Circulating libraries were mocked as feminine places of frivolity, in which women flaunted their pleasure in a vacuous leisure which men despised. Accordingly, they were looked down on by many and were situated in feminine places like milliners and stationary stores. The famous British chain WHSmith ran a library scheme from 1860, which lasted until 1961, when the library was taken over by Boots the Chemist, who also had a circulating library of their own. This, founded in 1898 and at one time to be found in 450 branches, continued until the last 121 disappeared in 1966.
Whilst it is true that the vast majority of circulating libraries specialised in the sensationalist end of the market, the impact on society cannot be underestimated, Women could finally have a window on the world beyond that dictated by their families. They could study, exchange ideas, look at the lives of other social classes in way which was previously proscribed.
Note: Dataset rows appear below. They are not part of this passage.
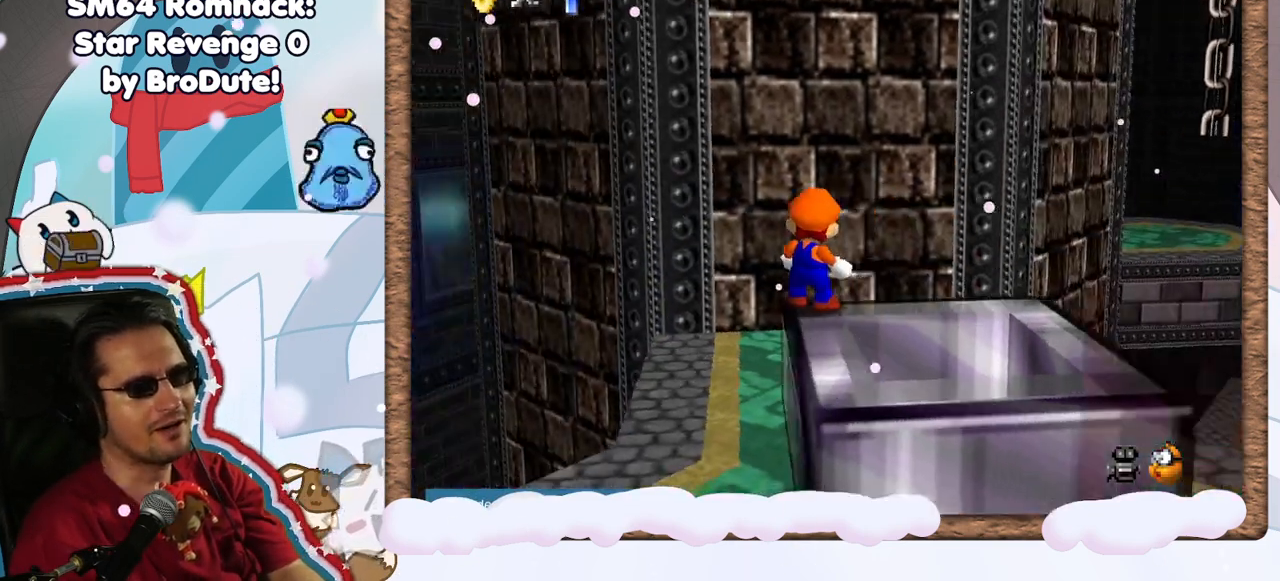
{"dt_ms": 500, "buttons": ["A"], "left_stick": "right", "events": [[350, "left_stick", "right"], [383, "A", "down"]]}
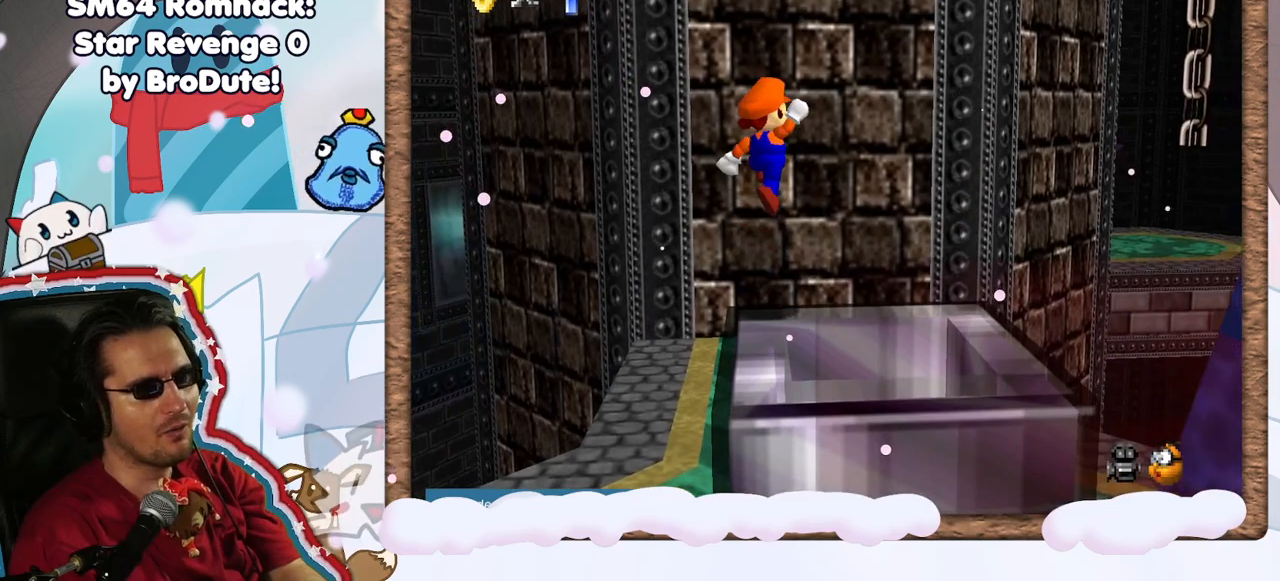
{"dt_ms": 500, "buttons": [], "left_stick": "right", "events": [[300, "A", "up"]]}
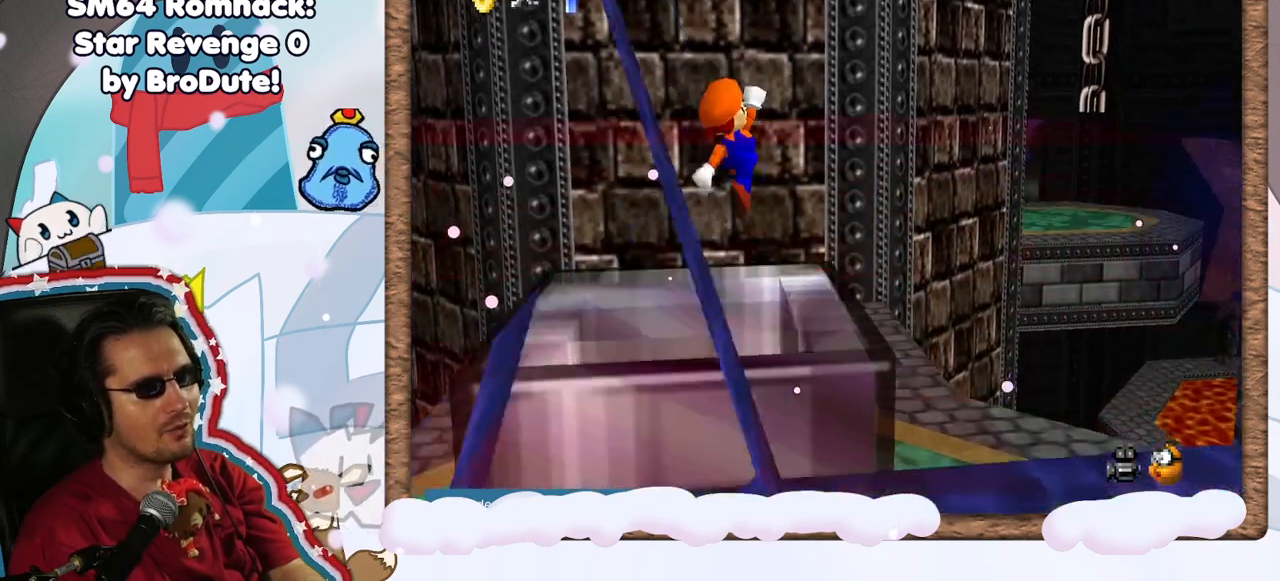
{"dt_ms": 500, "buttons": [], "left_stick": "center", "events": [[217, "left_stick", "center"]]}
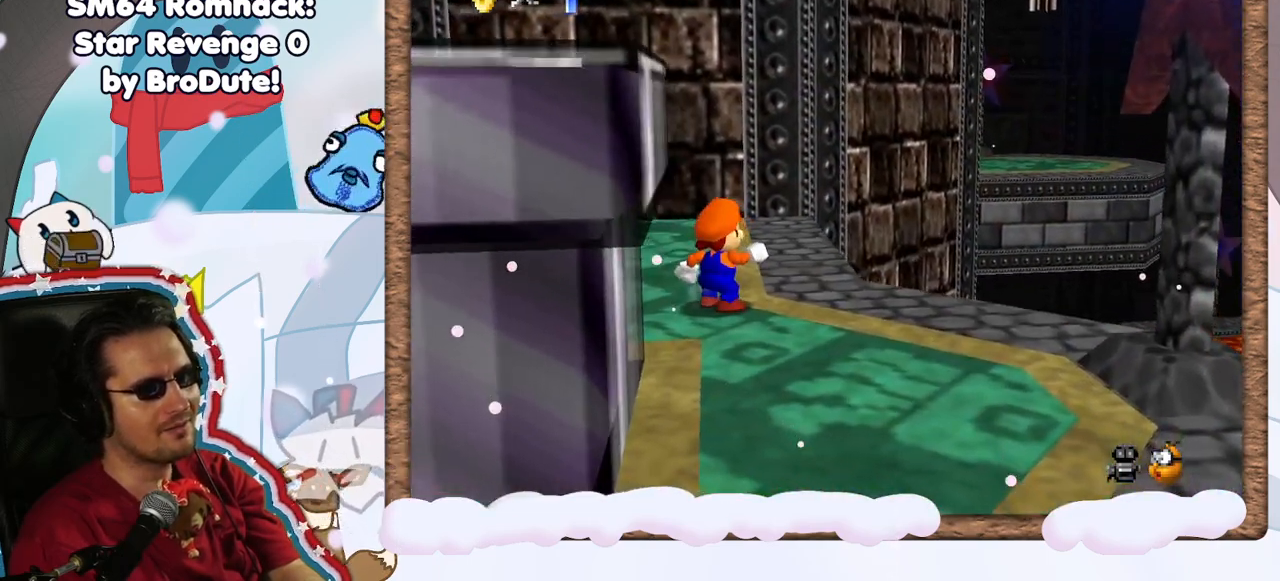
{"dt_ms": 500, "buttons": ["A"], "left_stick": "down-right", "events": [[67, "left_stick", "up"], [233, "left_stick", "center"], [350, "A", "down"], [417, "left_stick", "down-right"]]}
When Jacob Bell and his colleagues in 1842 to set up the Pharmaceutical Society of Great Britain and ultimately achieved the passing into law of the first Pharmacy Act in that country in 1852, they omitted any mention of women in the small print. By default, this meant that women could study and pass the examinations using the books available from their local libraries, proving that they were as capable as men of grasing complex science and retaining vast quantities of information. It was a step towards women entering medicine.
Books like Harriet Beecher Stowe’s Uncle Tom’s Cabin may seem saccharine today, but they reached people who previously never encountered the harshness of slavery. Other writers such as Charles Dickens influenced the public with a presentation of the depths of poverty and the disease suffered by people living in their own cities, but whom they never encountered. Sympathies were raised and with the common threat of infectious disease, communities were gradually mobilised to improve the structure of working lives, through reform of housing, working conditions, social insurance, and welfare. While the novelists’ motivations varied, some authors wrote explicitly to add their voices, often literally in public readings that followed publication, to the need for social reform, In turn, for the first time lives were reflected in novels written by working men and women. It was a century of ferment; reform and revolution were both possible.
Certain sectors of society still laugh at books which are primarily written by women, read by women, and marketed to women. It’s important to remember that this market helped to change 19th century – and in turn our present day – society. Yes, some are trivial and are read purely for enjoyment, and there’s nothing wrong with that, but it’s important to remember that women reading books changed our world for the better.